1.”Living organisms are complex and highly organized.” As you can see, for example, in figure 1, in the highly complex arrangement of the cytoskeleton (‘cell skeleton’). This is the ‘scaffolding’ along which the processes inside the cell are organized.

2.”Living thing take energy from their environment and change it from one form to another.” We eat and drink, and turn the intake into heat and energy for exercise.

3. “Living things are homeostatic”. Homeostatic means to stay the same. For example, our temperature, blood pH and need for water generally (in health) remain at precise levels.

4.”Living things respond to stimuli”. Pinch someone hard: they’ll tell you about it. Shout loud, they’ll hear. Put a lot of pepper on their food, you know something will happen.

5. “Living things reproduce themselves”. This is where an unfertilized egg cell falls short of being a living organism. It cannot reproduce itself in any manner.

6. “Living things grow and develop”. Unfertilized eggs and blobs cannot do this. A fertilized egg cell can qualify in this category, of course.

7. “Living things are adapted”. This requires a bit of conceptual biology, but amounts to: living things are shaped to work well in their environment. Blobs don’t make it.

8. Finally, “The information by which living things organize their purposeful structures and functions, maintain homeostasis, convert energy, respond to stimuli, reproduce and develop, is all contained within the individual organism itself.”
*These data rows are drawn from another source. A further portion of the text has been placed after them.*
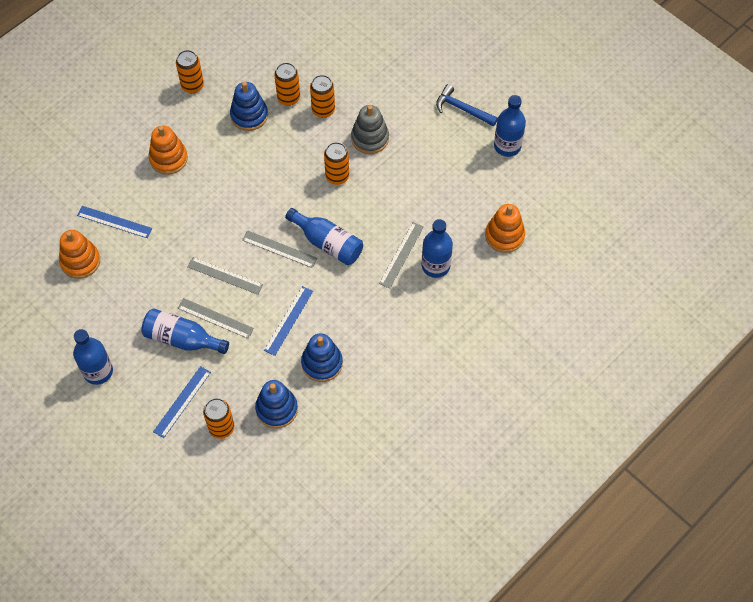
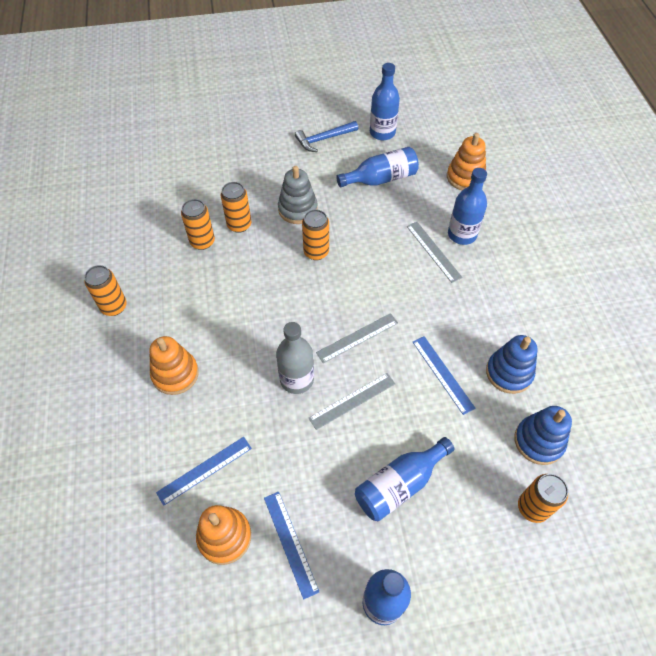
camera: 55 degrees left, 5 degrees down
(182, 401) = (477, 530): blue ruler -> blue ruler (290, 543)
(215, 318) = (396, 438): grey ruler -> none
(217, 232) = (297, 379): none -> grey bottle
(249, 115) = (191, 280): blue stacking toy -> none
(327, 243) = (380, 297): blue bottle -> blue bottle (381, 179)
The last point leads to many concepts in biology, but I’ll mention these few: unfertilized eggs lack exactly half of the above information; from conception through to death, the fertilized egg as well as the grown adult share the above information; tissue like the liver, for example, are living, but are not individual organisms because they lack all the above information.

It is important to realize that a living organism expresses all these traits, and if any one is missing – it is not considered alive. To deny that the fertilized human egg is anything but human is to deny reality utterly.